▶ **STATED EXERCISE 1**
Pull out every row that contains the string "acciaccatura", matching upper and lower case exactly.

─── GIVEN TEXT ───

Sin, that is, resentment, is indeed original, or better, originary. What I call originary resentment is the resentment directed at the central object of the originary event—hence away from one’s fellows on the periphery—when the object’s very designation/sacralization by the sign makes it inaccessible to its designators. What makes this the origin of the specifically human phenomenon of resentment is that it is focused in the first place on the sacred center itself, accessible during the originary event only through the mediation of the sign, rather than on the others as rivals. In the originary scenario, the designation/consecration of the central object would be followed by the sparagmos in which the object, but never the sacred center itself, is divided and consumed. Thus in distinction to animals in conflict, who remain fixed in pecking-order rivalries, humans experience resentment through the mediation of the sacred.

That is what makes resentment sinful; it is not mere one-on-one rivalry, but rivalry for possession of the divine. René Girard specifically described the triangular scheme of Mensonge romantique as a form of idolatry in which a human “mediator” takes the place of the divinity. Although at this stage Girard was not constructing an originary anthropology, it is clear from his description of mediation as a deviated form of worship that its originary model was indeed worship of the sacred center, which, as GA proposes, was at the origin the effective source of the deferral of conflict. In a word, resentment is sinful because it is ultimately resentment against God.

─── INPUT ───

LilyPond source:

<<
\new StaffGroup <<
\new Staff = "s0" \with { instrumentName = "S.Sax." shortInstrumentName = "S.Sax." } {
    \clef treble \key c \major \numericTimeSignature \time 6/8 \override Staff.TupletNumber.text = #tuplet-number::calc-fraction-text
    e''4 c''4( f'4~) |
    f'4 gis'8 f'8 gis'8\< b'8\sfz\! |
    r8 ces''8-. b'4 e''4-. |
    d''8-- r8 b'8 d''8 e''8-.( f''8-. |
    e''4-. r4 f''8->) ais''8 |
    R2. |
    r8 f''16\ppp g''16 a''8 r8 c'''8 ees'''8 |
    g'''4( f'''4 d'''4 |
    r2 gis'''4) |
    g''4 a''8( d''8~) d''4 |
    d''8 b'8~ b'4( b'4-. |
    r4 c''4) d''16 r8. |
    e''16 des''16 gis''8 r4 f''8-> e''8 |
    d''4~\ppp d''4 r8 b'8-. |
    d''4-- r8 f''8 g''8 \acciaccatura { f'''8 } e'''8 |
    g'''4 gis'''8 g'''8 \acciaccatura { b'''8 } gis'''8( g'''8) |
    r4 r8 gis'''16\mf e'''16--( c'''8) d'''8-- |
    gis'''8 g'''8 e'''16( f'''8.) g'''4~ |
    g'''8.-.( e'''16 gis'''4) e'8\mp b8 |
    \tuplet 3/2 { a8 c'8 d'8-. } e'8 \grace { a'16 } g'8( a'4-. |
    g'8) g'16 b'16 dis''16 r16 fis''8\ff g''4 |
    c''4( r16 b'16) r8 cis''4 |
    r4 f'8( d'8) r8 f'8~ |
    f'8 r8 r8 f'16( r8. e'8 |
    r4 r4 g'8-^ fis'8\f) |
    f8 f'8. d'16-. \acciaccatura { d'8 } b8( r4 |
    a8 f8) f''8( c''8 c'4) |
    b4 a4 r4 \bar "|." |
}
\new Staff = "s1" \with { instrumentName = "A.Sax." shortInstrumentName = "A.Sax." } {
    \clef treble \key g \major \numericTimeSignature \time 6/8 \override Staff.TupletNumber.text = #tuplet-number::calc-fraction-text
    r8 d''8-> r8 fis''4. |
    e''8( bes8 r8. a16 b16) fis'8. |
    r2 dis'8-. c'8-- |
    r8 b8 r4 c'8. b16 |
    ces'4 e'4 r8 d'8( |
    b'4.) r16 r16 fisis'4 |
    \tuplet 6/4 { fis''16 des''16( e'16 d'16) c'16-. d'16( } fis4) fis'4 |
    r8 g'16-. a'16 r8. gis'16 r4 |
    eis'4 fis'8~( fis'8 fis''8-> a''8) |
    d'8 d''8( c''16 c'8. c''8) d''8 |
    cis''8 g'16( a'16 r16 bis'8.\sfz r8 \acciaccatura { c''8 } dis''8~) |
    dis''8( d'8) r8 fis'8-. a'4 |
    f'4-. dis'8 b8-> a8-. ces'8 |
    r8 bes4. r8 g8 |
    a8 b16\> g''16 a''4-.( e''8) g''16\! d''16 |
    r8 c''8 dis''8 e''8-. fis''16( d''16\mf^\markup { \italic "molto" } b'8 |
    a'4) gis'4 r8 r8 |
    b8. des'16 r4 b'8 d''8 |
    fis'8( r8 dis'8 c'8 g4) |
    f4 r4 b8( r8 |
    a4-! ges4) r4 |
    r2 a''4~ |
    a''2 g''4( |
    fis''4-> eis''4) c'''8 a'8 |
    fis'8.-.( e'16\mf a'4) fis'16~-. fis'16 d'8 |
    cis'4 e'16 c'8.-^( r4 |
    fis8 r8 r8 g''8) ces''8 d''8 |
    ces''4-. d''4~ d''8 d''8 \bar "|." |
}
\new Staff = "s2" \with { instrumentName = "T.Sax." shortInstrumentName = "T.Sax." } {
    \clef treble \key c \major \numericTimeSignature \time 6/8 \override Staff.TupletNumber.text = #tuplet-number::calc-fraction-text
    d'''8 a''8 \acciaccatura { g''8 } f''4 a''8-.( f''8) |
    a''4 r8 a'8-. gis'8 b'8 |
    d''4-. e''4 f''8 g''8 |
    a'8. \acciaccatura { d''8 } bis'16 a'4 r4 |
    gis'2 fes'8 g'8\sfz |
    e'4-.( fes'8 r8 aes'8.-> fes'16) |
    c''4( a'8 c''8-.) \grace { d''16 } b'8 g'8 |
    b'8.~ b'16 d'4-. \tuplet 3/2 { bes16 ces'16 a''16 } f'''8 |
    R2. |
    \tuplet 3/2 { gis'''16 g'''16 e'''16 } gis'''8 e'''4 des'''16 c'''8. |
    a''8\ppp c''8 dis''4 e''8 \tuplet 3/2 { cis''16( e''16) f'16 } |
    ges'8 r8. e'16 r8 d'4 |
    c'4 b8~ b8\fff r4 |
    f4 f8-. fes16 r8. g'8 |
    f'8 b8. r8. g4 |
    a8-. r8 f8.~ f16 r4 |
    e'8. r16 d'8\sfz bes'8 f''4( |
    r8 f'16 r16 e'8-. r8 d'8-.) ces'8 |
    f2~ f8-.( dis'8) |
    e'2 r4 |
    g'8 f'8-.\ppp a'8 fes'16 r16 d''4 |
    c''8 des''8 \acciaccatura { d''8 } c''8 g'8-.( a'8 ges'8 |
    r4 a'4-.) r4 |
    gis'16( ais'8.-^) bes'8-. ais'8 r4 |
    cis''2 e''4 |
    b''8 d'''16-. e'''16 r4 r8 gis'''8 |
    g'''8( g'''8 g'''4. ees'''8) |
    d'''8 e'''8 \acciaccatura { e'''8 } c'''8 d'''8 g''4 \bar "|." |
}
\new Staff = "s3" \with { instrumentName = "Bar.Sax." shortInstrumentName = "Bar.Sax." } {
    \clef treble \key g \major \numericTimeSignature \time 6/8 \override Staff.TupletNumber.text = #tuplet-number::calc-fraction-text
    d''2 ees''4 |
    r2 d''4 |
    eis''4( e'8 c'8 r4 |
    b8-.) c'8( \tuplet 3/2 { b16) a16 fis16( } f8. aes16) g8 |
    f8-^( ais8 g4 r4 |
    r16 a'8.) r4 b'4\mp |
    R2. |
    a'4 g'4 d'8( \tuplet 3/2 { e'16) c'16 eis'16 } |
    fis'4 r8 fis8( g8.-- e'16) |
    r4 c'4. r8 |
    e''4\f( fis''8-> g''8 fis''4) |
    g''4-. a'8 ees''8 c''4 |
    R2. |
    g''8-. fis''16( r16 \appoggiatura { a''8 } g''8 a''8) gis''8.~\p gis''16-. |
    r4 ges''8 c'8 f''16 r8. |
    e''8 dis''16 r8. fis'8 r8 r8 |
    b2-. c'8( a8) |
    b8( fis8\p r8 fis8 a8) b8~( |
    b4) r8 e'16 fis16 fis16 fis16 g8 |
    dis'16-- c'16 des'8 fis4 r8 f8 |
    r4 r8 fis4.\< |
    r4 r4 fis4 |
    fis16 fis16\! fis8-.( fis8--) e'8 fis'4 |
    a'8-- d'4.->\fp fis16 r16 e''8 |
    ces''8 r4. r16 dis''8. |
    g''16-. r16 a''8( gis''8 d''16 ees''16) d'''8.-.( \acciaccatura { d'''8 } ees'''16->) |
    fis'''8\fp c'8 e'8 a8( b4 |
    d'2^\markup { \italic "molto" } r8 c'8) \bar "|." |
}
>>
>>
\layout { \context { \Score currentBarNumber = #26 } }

───

▶ **STATED EXERCISE 2**
In the passage on resentment, which different nouns come right after the word "originary"? Give each one once.

▶ **TASK RESPONSE 1**
    d''4-- r8 f''8 g''8 \acciaccatura { f'''8 } e'''8 |
    g'''4 gis'''8 g'''8 \acciaccatura { b'''8 } gis'''8( g'''8) |
    f8 f'8. d'16-. \acciaccatura { d'8 } b8( r4 |
    cis''8 g'16( a'16 r16 bis'8.\sfz r8 \acciaccatura { c''8 } dis''8~) |
    d'''8 a''8 \acciaccatura { g''8 } f''4 a''8-.( f''8) |
    a'8. \acciaccatura { d''8 } bis'16 a'4 r4 |
    c''8 des''8 \acciaccatura { d''8 } c''8 g'8-.( a'8 ges'8 |
    d'''8 e'''8 \acciaccatura { e'''8 } c'''8 d'''8 g''4 \bar "|." |
    g''16-. r16 a''8( gis''8 d''16 ees''16) d'''8.-.( \acciaccatura { d'''8 } ees'''16->) |

▶ **TASK RESPONSE 2**
resentment, event, scenario, anthropology, model